Voici à quoi ressemblait le dispositif conçu par le photographe Frédéric Cantin dans le cadre du projet Archives vivantes. Il trouvera son aboutissement à la faveur d’une exposition tenue dans les locaux de IQ L’Atelier, à compter du 29 novembre.

Les «Archives vivantes» de Frédéric Cantin

Pendant plusieurs mois, le photographe Frédéric Cantin a reproduit une expérience menée dans les années 1950 à New York. Il a demandé à des gens de prendre la pose devant un miroir sans tain, ce qui ne l’a pas empêché de réaliser d’autres clichés avant et après la séance, dans un contexte porteur d’une plus grande spontanéité. C’est le fruit de ce travail qui sera présenté le 29 novembre à 17h, à la faveur d’une exposition proposée par IQ L’Atelier.

Le vernissage est ouvert à tous et, vu la nature de ce projet baptisé Archives vivantes, il pourrait attirer un public différent dans la salle située au 48 rue Saint-Joseph, à Alma. « Je pense que ça va aller chercher pas mal de monde », anticipe la directrice Bianka Robitaille. Les individus représentés sur les 40 images qui forment l’exposition, de même que leurs proches, voudront sans doute assouvir leur curiosité à cette occasion.

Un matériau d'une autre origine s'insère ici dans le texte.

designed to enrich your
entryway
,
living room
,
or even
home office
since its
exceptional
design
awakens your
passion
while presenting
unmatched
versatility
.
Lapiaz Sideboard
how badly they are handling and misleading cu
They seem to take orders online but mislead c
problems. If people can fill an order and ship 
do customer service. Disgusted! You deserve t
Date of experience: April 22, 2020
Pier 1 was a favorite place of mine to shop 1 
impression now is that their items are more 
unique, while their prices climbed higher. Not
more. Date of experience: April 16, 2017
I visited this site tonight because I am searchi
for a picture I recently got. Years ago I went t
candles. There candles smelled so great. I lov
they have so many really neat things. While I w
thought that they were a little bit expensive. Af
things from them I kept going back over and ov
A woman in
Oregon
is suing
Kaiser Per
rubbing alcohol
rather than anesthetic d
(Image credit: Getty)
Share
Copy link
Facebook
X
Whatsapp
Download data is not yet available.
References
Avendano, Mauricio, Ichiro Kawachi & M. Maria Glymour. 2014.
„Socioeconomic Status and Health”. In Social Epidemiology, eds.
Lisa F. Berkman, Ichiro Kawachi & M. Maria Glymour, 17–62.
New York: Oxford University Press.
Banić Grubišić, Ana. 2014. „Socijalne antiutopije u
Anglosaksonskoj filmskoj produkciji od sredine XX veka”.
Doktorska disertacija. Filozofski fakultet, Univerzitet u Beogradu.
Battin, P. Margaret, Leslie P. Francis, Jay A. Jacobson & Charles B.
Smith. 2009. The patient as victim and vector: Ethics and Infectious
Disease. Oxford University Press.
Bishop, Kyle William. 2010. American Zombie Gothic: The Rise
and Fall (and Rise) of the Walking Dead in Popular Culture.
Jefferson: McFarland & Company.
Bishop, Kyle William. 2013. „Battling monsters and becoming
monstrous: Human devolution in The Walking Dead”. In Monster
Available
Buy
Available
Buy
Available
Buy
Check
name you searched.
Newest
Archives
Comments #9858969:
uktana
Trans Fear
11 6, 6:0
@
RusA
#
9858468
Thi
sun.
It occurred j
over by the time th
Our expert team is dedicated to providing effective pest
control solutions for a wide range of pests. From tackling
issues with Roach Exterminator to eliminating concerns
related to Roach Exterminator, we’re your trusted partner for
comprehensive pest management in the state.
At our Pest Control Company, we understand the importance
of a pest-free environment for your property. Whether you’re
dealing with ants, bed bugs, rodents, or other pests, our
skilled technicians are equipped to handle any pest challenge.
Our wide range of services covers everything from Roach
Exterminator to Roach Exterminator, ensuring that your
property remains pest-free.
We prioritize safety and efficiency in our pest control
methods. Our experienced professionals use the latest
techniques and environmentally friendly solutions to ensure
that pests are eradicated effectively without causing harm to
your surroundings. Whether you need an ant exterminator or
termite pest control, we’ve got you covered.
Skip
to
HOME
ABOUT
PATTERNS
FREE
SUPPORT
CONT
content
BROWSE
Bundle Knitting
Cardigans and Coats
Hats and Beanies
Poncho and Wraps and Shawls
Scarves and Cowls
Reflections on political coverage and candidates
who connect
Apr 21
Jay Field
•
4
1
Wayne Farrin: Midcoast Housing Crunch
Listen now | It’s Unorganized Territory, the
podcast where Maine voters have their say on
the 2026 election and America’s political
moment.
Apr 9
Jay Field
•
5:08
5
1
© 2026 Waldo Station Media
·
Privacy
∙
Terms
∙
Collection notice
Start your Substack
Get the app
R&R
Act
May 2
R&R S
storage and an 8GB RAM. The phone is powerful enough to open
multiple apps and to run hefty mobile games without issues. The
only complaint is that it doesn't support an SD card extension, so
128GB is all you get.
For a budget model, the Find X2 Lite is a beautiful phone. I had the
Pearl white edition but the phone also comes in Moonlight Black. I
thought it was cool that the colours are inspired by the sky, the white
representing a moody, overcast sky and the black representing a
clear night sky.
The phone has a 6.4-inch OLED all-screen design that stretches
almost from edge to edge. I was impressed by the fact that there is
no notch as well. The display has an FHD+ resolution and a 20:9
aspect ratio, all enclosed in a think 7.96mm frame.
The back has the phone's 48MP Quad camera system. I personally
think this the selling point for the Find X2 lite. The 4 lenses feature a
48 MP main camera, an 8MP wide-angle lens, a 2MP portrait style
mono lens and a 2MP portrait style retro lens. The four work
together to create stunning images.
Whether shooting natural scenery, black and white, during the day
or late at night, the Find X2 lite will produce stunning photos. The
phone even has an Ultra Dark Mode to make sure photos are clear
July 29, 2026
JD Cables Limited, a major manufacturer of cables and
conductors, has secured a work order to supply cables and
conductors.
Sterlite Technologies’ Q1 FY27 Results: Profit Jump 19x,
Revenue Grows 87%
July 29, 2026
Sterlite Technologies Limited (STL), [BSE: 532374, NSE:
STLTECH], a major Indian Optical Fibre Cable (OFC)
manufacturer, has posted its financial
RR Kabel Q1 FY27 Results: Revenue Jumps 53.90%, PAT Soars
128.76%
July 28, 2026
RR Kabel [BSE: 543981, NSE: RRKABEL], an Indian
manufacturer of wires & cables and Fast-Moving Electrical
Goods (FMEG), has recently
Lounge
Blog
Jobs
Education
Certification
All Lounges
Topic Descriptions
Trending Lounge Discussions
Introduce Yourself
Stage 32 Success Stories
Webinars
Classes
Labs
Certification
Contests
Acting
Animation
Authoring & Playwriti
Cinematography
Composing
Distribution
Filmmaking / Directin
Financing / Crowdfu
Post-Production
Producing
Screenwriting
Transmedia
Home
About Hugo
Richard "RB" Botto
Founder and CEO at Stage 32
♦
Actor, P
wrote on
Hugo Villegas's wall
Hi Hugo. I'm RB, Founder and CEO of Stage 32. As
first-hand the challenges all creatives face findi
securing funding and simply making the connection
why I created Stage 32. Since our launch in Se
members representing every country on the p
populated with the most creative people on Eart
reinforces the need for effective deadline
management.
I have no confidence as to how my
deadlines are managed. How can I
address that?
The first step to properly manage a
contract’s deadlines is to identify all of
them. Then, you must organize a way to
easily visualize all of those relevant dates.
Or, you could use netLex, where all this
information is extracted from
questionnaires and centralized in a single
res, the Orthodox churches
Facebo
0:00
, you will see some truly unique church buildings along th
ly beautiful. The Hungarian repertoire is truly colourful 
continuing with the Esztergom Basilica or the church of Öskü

Ils ont été 200 à participer à cette expérience réalisée dans le cadre des fêtes marquant le 150e anniversaire de la fondation d’Alma. Chacun des sujets a dû remplir un formulaire autorisant l’artiste à utiliser son image, une formalité que n’avait pas eu besoin d’assumer le premier à avoir effectué cette démarche un brin sociologique, Joël Yale.

« Le fait de photographier les gens avant et après la séance devant le miroir a produit des images plus naturelles. Certains s’arrangeaient les cheveux, d’autres avaient un fou rire, fait remarquer Bianka Robitaille. Au moment de choisir les photos, cependant, nous avons gardé en tête la notion de respect, ce qui n’empêche pas que certaines soient drôles. »

La sélection a été effectuée en deux temps. D’abord, on a isolé les incontournables, ce que la directrice appelle les coups de cœur. Puis, on a tenté de composer un portrait large de la société en intégrant toutes les générations, ainsi que des couples et des familles. Tous sont représentés en noir et blanc, ce qui confère un côté vintage à l’affaire.

« Au départ, nous n’avions pas l’intention de montrer les photos. Elles devaient être confiées à la Société d’histoire du Lac-Saint-Jean jusqu’au 175e de la ville, alors qu’on aurait monté un projet autour d’elles. Or, ces images sont terriblement belles, ce qui nous a incités à tenir un vernissage, de même qu’une exposition qui durera jusqu’au 15 décembre », précise Bianka Robitaille.